• **Task statement**
In the material below, the lines from the one containing "stage tax levied on goods" through the one containing "credits, and identify eligible" are to be given again exactly, ends included, and no others.

········

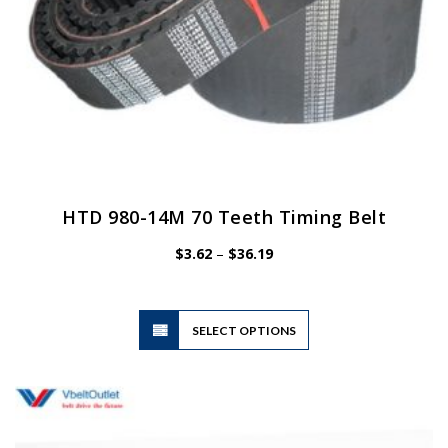
HTD 980-14M 70 Teeth Timing Belt
Price
$
3.62
–
$
36.19
range:
$3.62
through
$36.19
This
SELECT OPTIONS
product
has
multiple
variants.
The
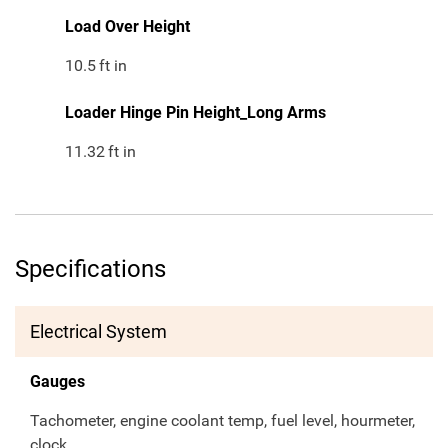
Load Over Height
10.5
ft in
Loader Hinge Pin Height_Long Arms
11.32
ft in
Specifications
Electrical System
Gauges
Tachometer, engine coolant temp, fuel level, hourmeter,
clock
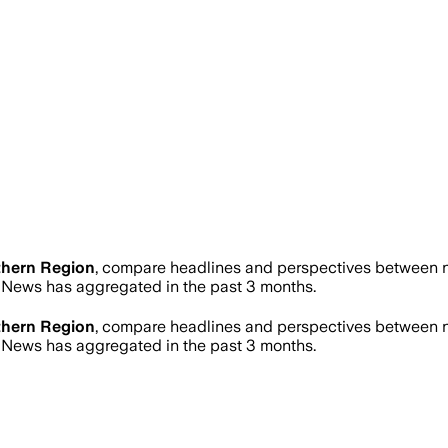
thern Region
, compare headlines and perspectives between ne
News has aggregated in the past 3 months.
thern Region
, compare headlines and perspectives between ne
News has aggregated in the past 3 months.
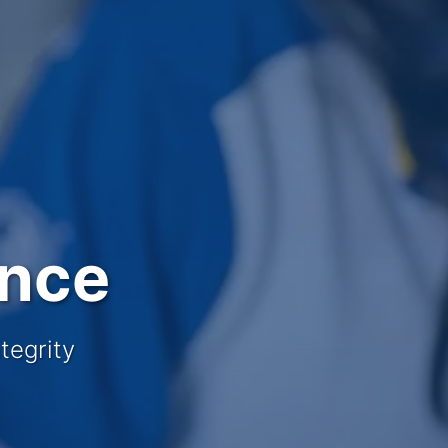
ence
tegrity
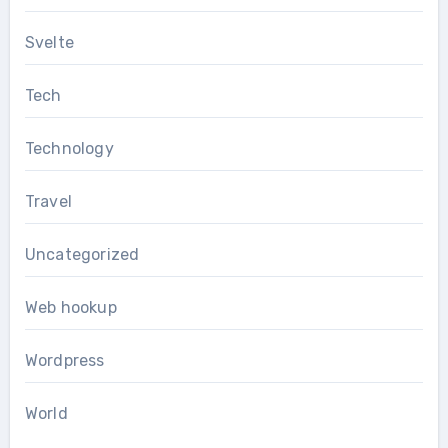
Svelte
Tech
Technology
Travel
Uncategorized
Web hookup
Wordpress
World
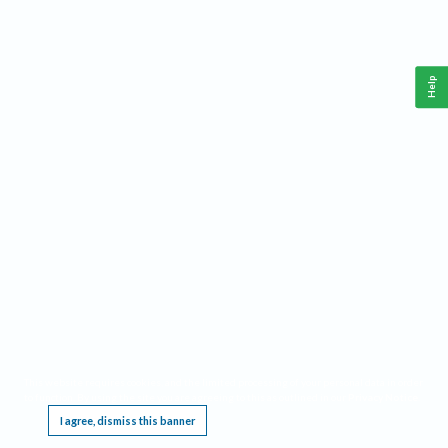
Help
This website requires cookies, and the limited processing of your personal data in order
to function. By using the site you are agreeing to this as outlined in our
Privacy Notice
.
I agree, dismiss this banner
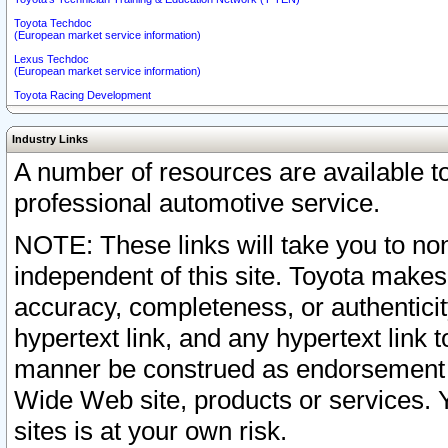
Toyota Techdoc
(European market service information)
Lexus Techdoc
(European market service information)
Toyota Racing Development
Industry Links
A number of resources are available 
professional automotive service.
NOTE: These links will take you to non
independent of this site. Toyota makes
accuracy, completeness, or authenticit
hypertext link, and any hypertext link t
manner be construed as endorsement b
Wide Web site, products or services. Yo
sites is at your own risk.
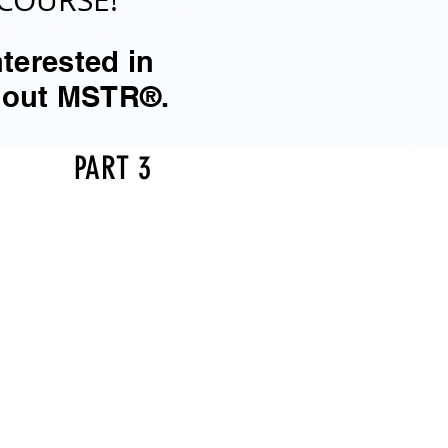
COURSE!
terested in
about MSTR®.
PART 3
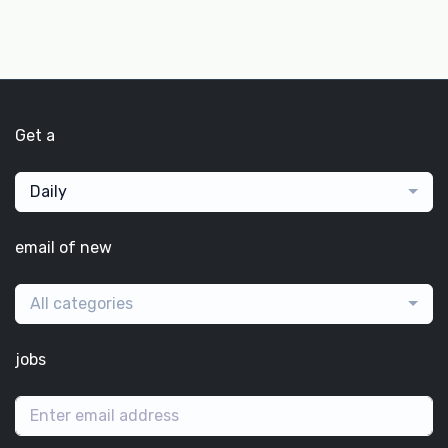
Get a
Daily
email of new
All categories
jobs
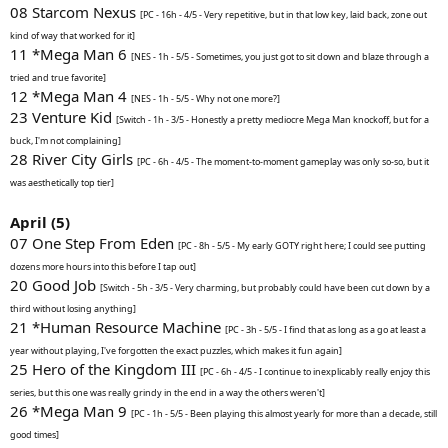
08 Starcom Nexus
[PC - 16h - 4/5 - Very repetitive, but in that low key, laid back, zone out
kind of way that worked for it]
11 *Mega Man 6
[NES - 1h - 5/5 - Sometimes, you just got to sit down and blaze through a
tried and true favorite]
12 *Mega Man 4
[NES - 1h - 5/5 - Why not one more?]
23 Venture Kid
[Switch - 1h - 3/5 - Honestly a pretty mediocre Mega Man knockoff, but for a
buck, I'm not complaining]
28 River City Girls
[PC - 6h - 4/5 - The moment-to-moment gameplay was only so-so, but it
was aesthetically top tier]
April (5)
07 One Step From Eden
[PC - 8h - 5/5 - My early GOTY right here; I could see putting
dozens more hours into this before I tap out]
20 Good Job
[Switch - 5h - 3/5 - Very charming, but probably could have been cut down by a
third without losing anything]
21 *Human Resource Machine
[PC - 3h - 5/5 - I find that as long as a go at least a
year without playing, I've forgotten the exact puzzles, which makes it fun again]
25 Hero of the Kingdom III
[PC - 6h - 4/5 - I continue to inexplicably really enjoy this
series, but this one was really grindy in the end in a way the others weren't]
26 *Mega Man 9
[PC - 1h - 5/5 - Been playing this almost yearly for more than a decade, still
good times]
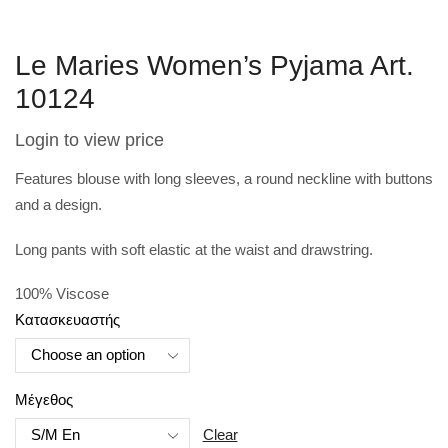
Le Maries Women’s Pyjama Art.
10124
Login to view price
Features blouse with long sleeves, a round neckline with buttons
and a design.
Long pants with soft elastic at the waist and drawstring.
100% V
iscose
Κατασκευαστής
Μέγεθος
Clear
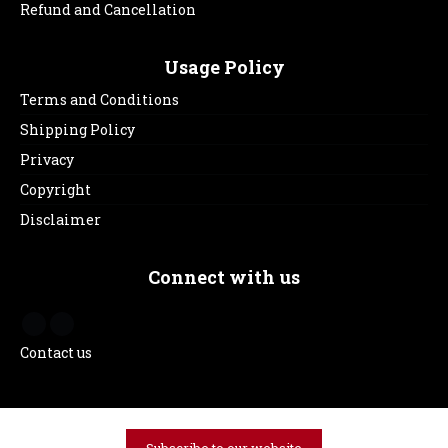
Refund and Cancellation
Usage Policy
Terms and Conditions
Shipping Policy
Privacy
Copyright
Disclaimer
Connect with us
Contact us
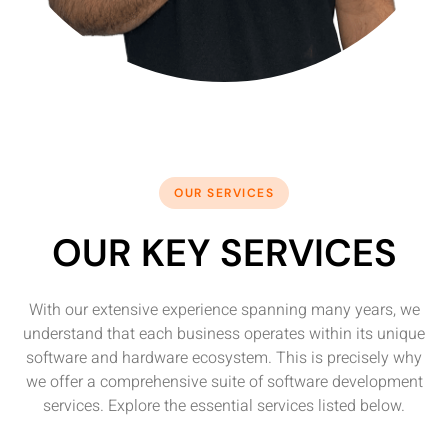
OUR SERVICES
OUR KEY SERVICES
With our extensive experience spanning many years, we
understand that each business operates within its unique
software and hardware ecosystem. This is precisely why
we offer a comprehensive suite of software development
services. Explore the essential services listed below.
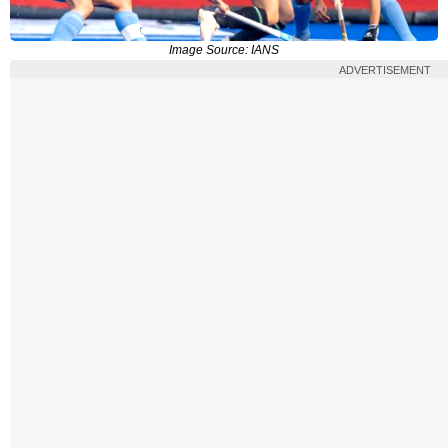
Image Source: IANS
ADVERTISEMENT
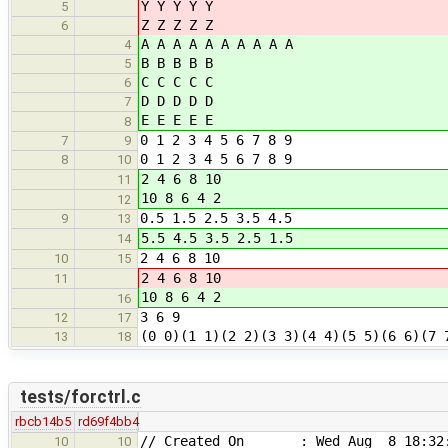
Y Y Y Y Y
5
Z Z Z Z Z
6
A A A A A A A A A A
4
B B B B B
5
C C C C C
6
D D D D D
7
E E E E E
8
0 1 2 3 4 5 6 7 8 9
7
9
0 1 2 3 4 5 6 7 8 9
8
10
2 4 6 8 10
11
10 8 6 4 2
12
0.5 1.5 2.5 3.5 4.5
9
13
5.5 4.5 3.5 2.5 1.5
14
2 4 6 8 10
10
15
2 4 6 8 10
11
10 8 6 4 2
16
3 6 9
12
17
(0 0)(1 1)(2 2)(3 3)(4 4)(5 5)(6 6)(7 
13
18
tests/forctrl.c
rbcb14b5
rd69f4bb4
// Created On : Wed Aug 8 18:32:
10
10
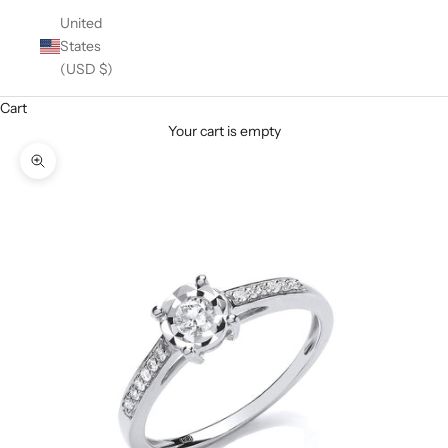
United
States
(USD $)
Cart
Your cart is empty
Zoom picture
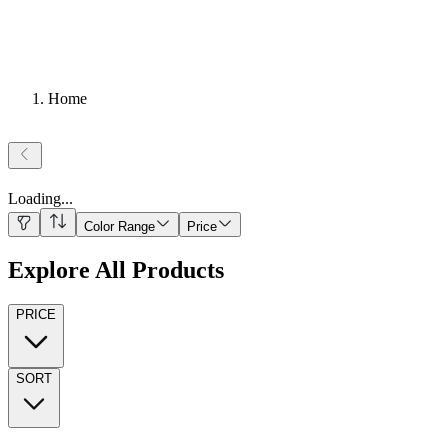
Home
Loading
...
Color Range
Price
Explore All Products
PRICE
SORT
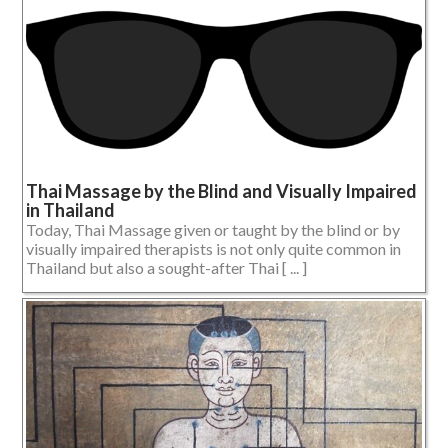
Thai Massage by the Blind and Visually Impaired
in Thailand
Today, Thai Massage given or taught by the blind or by
visually impaired therapists is not only quite common in
Thailand but also a sought-after Thai [ ... ]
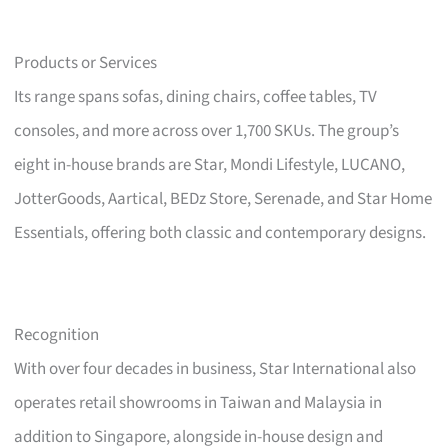
Products or Services
Its range spans sofas, dining chairs, coffee tables, TV
consoles, and more across over 1,700 SKUs. The group’s
eight in-house brands are Star, Mondi Lifestyle, LUCANO,
JotterGoods, Aartical, BEDz Store, Serenade, and Star Home
Essentials, offering both classic and contemporary designs.
Recognition
With over four decades in business, Star International also
operates retail showrooms in Taiwan and Malaysia in
addition to Singapore, alongside in-house design and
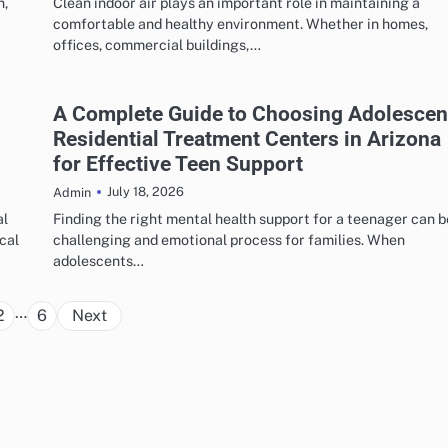
n,
Clean indoor air plays an important role in maintaining a
comfortable and healthy environment. Whether in homes,
offices, commercial buildings,…
A Complete Guide to Choosing Adolescen
Residential Treatment Centers in Arizona
for Effective Teen Support
July 18, 2026
Admin
al
Finding the right mental health support for a teenager can b
cal
challenging and emotional process for families. When
adolescents…
Posts
…
2
6
Next
pagination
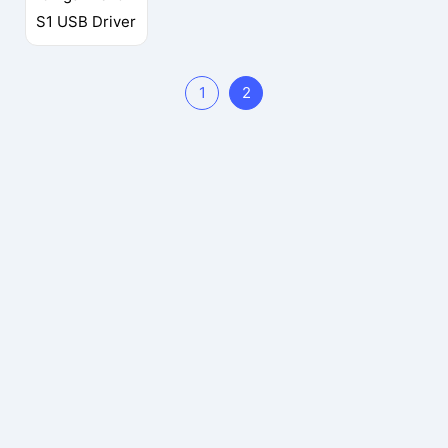
S1 USB Driver
1
2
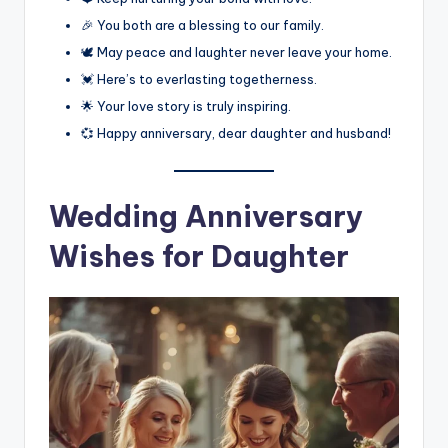
🎉 You both are a blessing to our family.
🕊️ May peace and laughter never leave your home.
💓 Here’s to everlasting togetherness.
🌟 Your love story is truly inspiring.
💞 Happy anniversary, dear daughter and husband!
Wedding Anniversary
Wishes for Daughter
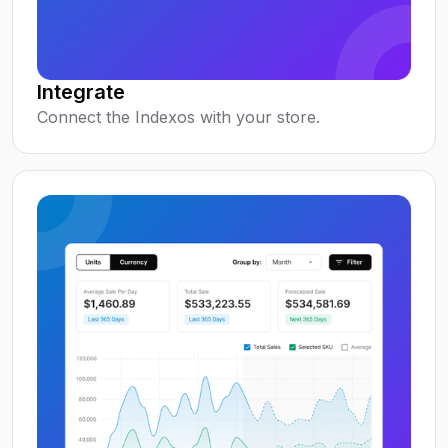
Integrate
Connect the Indexos with your store.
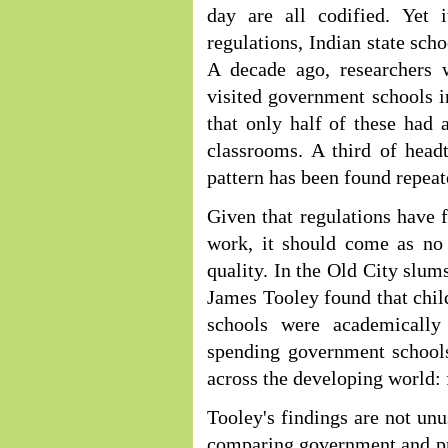
day are all codified. Yet 
regulations, Indian state scho
A decade ago, researchers
visited government schools i
that only half of these had 
classrooms. A third of head
pattern has been found repeat
Given that regulations have f
work, it should come as no 
quality. In the Old City slum
James Tooley found that chil
schools were academically
spending government schools
across the developing world: 
Tooley's findings are not un
comparing government and pri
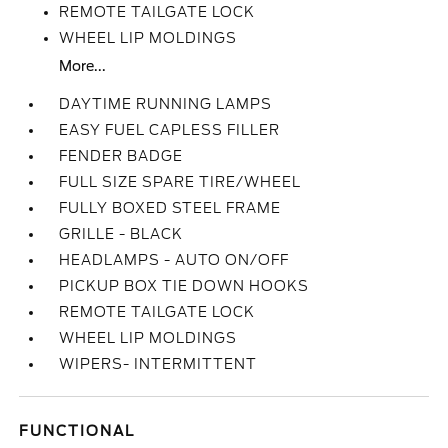
REMOTE TAILGATE LOCK
WHEEL LIP MOLDINGS
More...
DAYTIME RUNNING LAMPS
EASY FUEL CAPLESS FILLER
FENDER BADGE
FULL SIZE SPARE TIRE/WHEEL
FULLY BOXED STEEL FRAME
GRILLE - BLACK
HEADLAMPS - AUTO ON/OFF
PICKUP BOX TIE DOWN HOOKS
REMOTE TAILGATE LOCK
WHEEL LIP MOLDINGS
WIPERS- INTERMITTENT
FUNCTIONAL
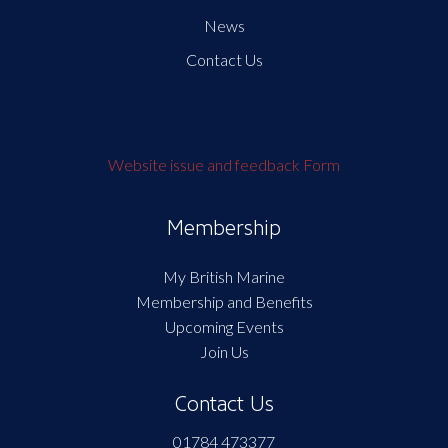
News
Contact Us
Website issue and feedback Form
Membership
My British Marine
Membership and Benefits
Upcoming Events
Join Us
Contact Us
01784 473377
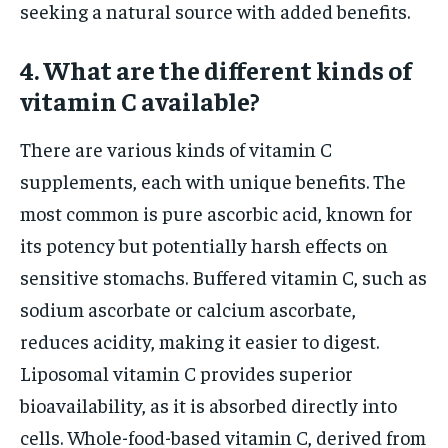
seeking a natural source with added benefits.
4. What are the different kinds of
vitamin C available?
There are various kinds of vitamin C
supplements, each with unique benefits. The
most common is pure ascorbic acid, known for
its potency but potentially harsh effects on
sensitive stomachs. Buffered vitamin C, such as
sodium ascorbate or calcium ascorbate,
reduces acidity, making it easier to digest.
Liposomal vitamin C provides superior
bioavailability, as it is absorbed directly into
cells. Whole-food-based vitamin C, derived from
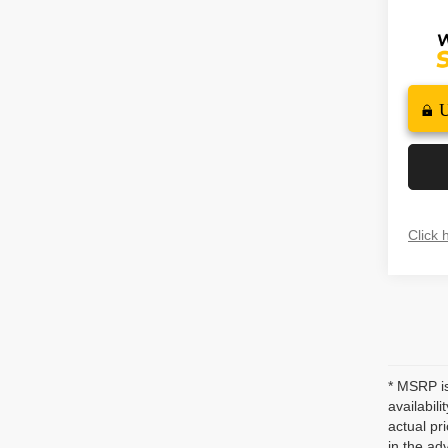
Click 
* MSRP is
availabil
actual pr
in the ad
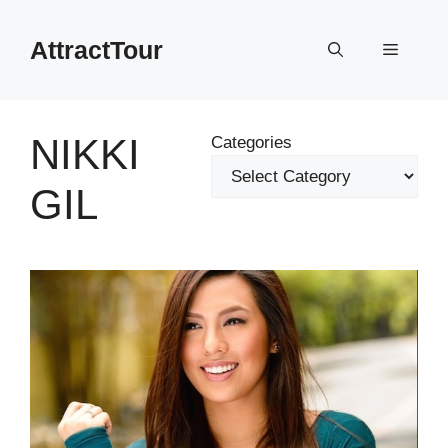
Skip
to
AttractTour
Menu
content
NIKKI
Categories
GIL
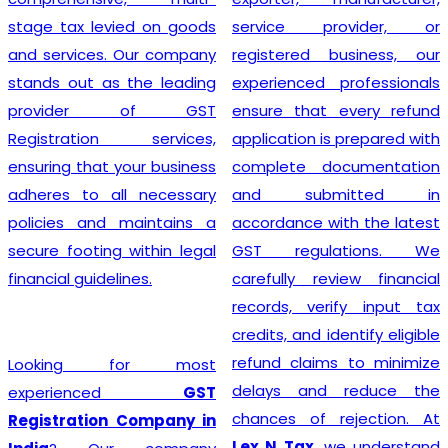
stage tax levied on goods
service provider, or
and services. Our company
registered business, our
stands out as the leading
experienced professionals
provider of GST
ensure that every refund
Registration services,
application is prepared with
ensuring that your business
complete documentation
adheres to all necessary
and submitted in
policies and maintains a
accordance with the latest
secure footing within legal
GST regulations. We
financial guidelines.
carefully review financial
records, verify input tax
credits, and identify eligible
refund claims to minimize
Looking for most
delays and reduce the
experienced
GST
chances of rejection. At
Registration Company in
Lex N Tax
, we understand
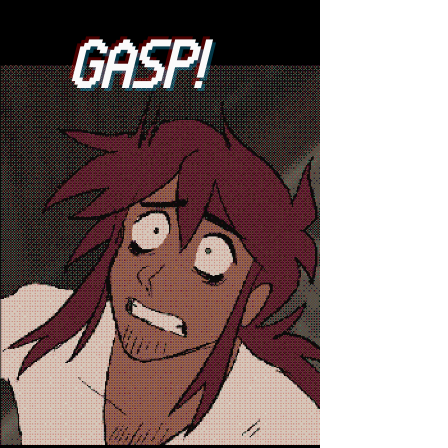
GASP!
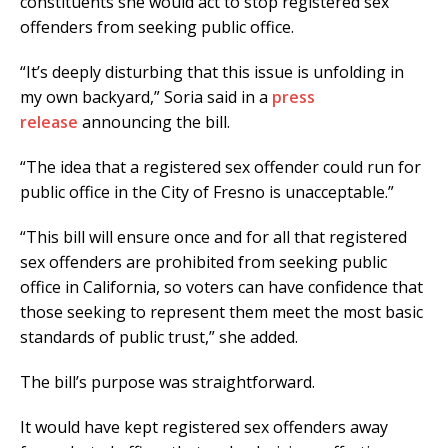
constituents she would act to stop registered sex
offenders from seeking public office.
“It’s deeply disturbing that this issue is unfolding in
my own backyard,” Soria said in a
press
release
announcing the bill.
“The idea that a registered sex offender could run for
public office in the City of Fresno is unacceptable.”
“This bill will ensure once and for all that registered
sex offenders are prohibited from seeking public
office in California, so voters can have confidence that
those seeking to represent them meet the most basic
standards of public trust,” she added.
The bill’s purpose was straightforward.
It would have kept registered sex offenders away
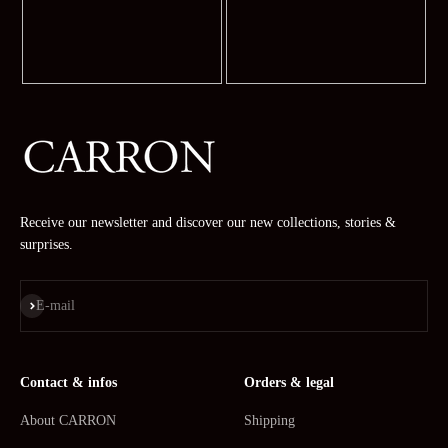
Receive our newsletter and discover our new collections, stories &
surprises.
Subscribe
E-mail
Contact & infos
Orders & legal
About CARRON
Shipping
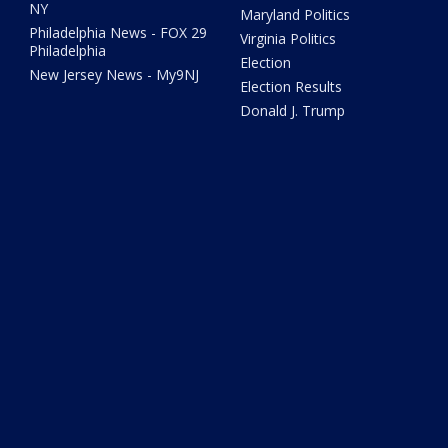
NY
Maryland Politics
Philadelphia News - FOX 29
Virginia Politics
Philadelphia
Election
New Jersey News - My9NJ
Election Results
Donald J. Trump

········

• **Solution to this problem**
stage tax levied on goods
service provider, or
and services. Our company
registered business, our
stands out as the leading
experienced professionals
provider of GST
ensure that every refund
Registration services,
application is prepared with
ensuring that your business
complete documentation
adheres to all necessary
and submitted in
policies and maintains a
accordance with the latest
secure footing within legal
GST regulations. We
financial guidelines.
carefully review financial
records, verify input tax
credits, and identify eligible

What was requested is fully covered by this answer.